There is however a method to her madness – the ghost is looking for her own killer who happened to be completely tone deaf, leaving her with a deep seated hatred of those who hog the mic but can’t sing. Finally she gets the chance to sing her own sad song of vengeance in which she reveals the tragedy of her past – a poor farm girl sold into the big city red light district and then unable to escape because of the money she “owes” to her captors. Molested, beaten, raped, she finds herself exploited by men with no sign of escape and, as the news paper reports at the climactic moment record, she is far from alone. The police are themselves complicit in a vast ring of female exploitation and people trafficking. It’s no wonder Sgt. Ped wanted to forget the whole thing – after all “it’s just another worker kid, who cares”. Lt. Poom at least cares, reminding his sergeant that the victim had a mother too and deserves their respect in death even if they failed to protect her in life.

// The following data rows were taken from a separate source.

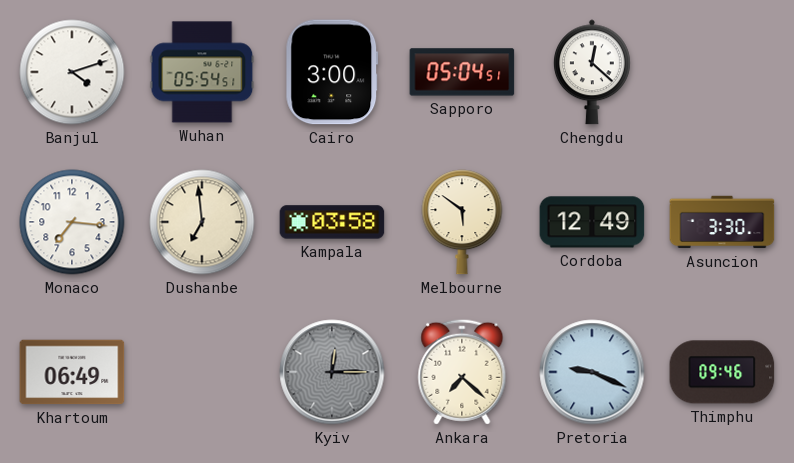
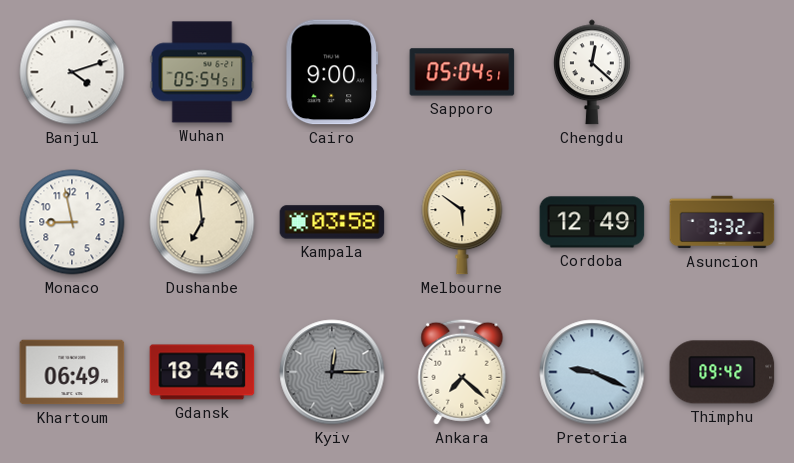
Cairo: 3:00 -> 9:00
Monaco: 7:16 -> 8:58
Asuncion: 3:30 -> 3:32
Gdansk: none -> 18:46
Thimphu: 09:46 -> 09:42
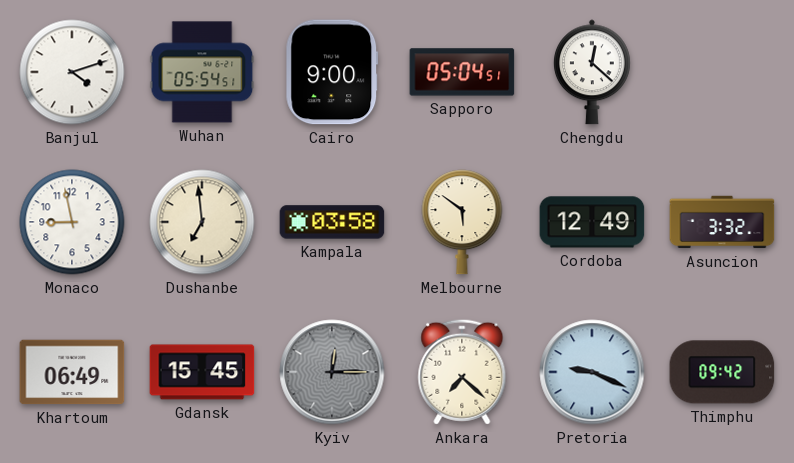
Gdansk: 18:46 -> 15:45
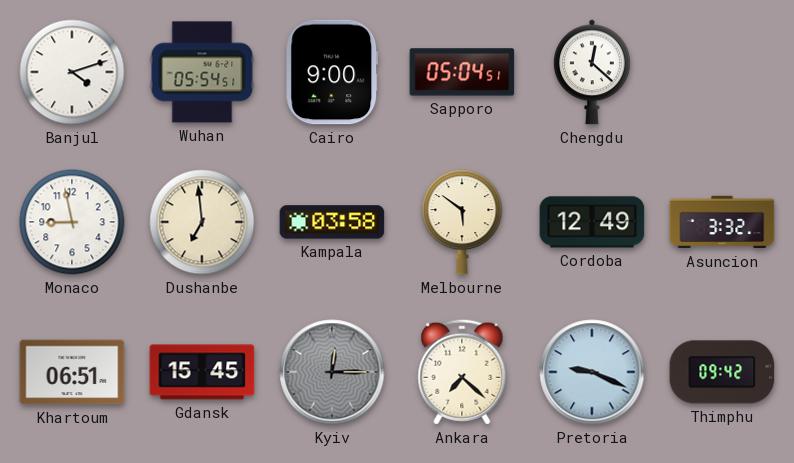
Khartoum: 06:49 -> 06:51
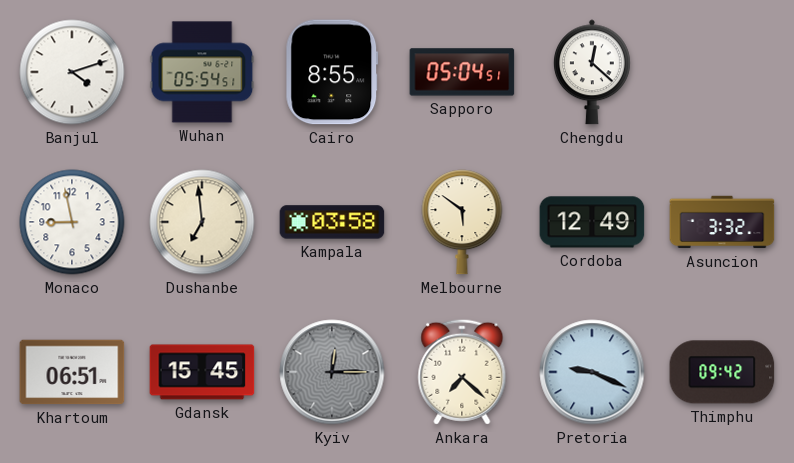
Cairo: 9:00 -> 8:55
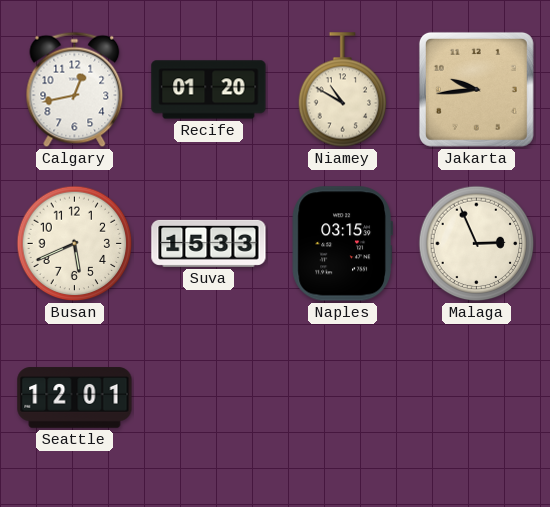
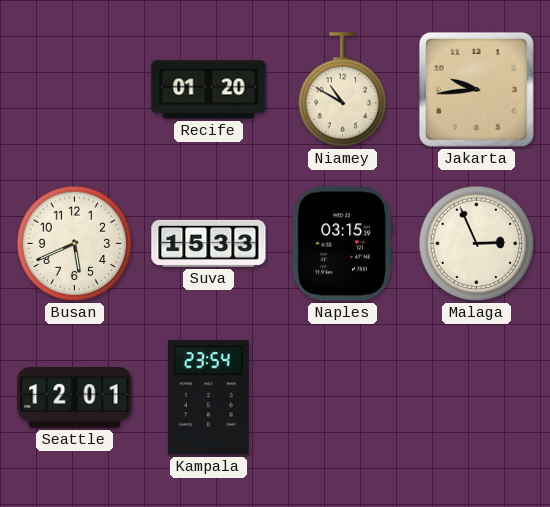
Calgary: 12:43 -> none
Kampala: none -> 23:54
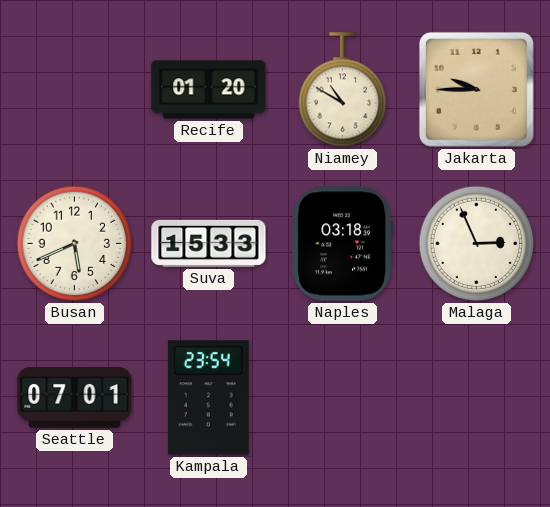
Jakarta: 9:44 -> 9:45
Naples: 03:15 -> 03:18
Seattle: 12:01 -> 07:01
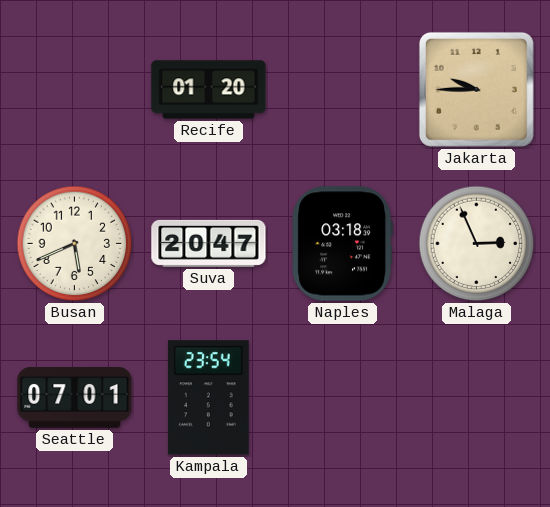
Niamey: 10:50 -> none
Suva: 15:33 -> 20:47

Prioritising the silly comedy over the serious issues, Premika fails to make the contrast hit home, allowing the humour to undermine the inherent critique of a misogynistic society while also indulging in some of the very ideas which support it to get a few cheap laughs. While there is a quiet lament for unrequited, unspoken same sex love, the androgynous photographer’s ambiguous gender is a constant source of comedy (even if the homophobic/anti-trans slurs directed in their direction eventually send a microphone right through the abusers chest) lending a slightly sour note to the proceedings as “Premika’s” axe continues to fall on the enablers of misogyny. 


Premika screens as part of the New York Asian Film Festival 2018 on 13th July at 8.15pm.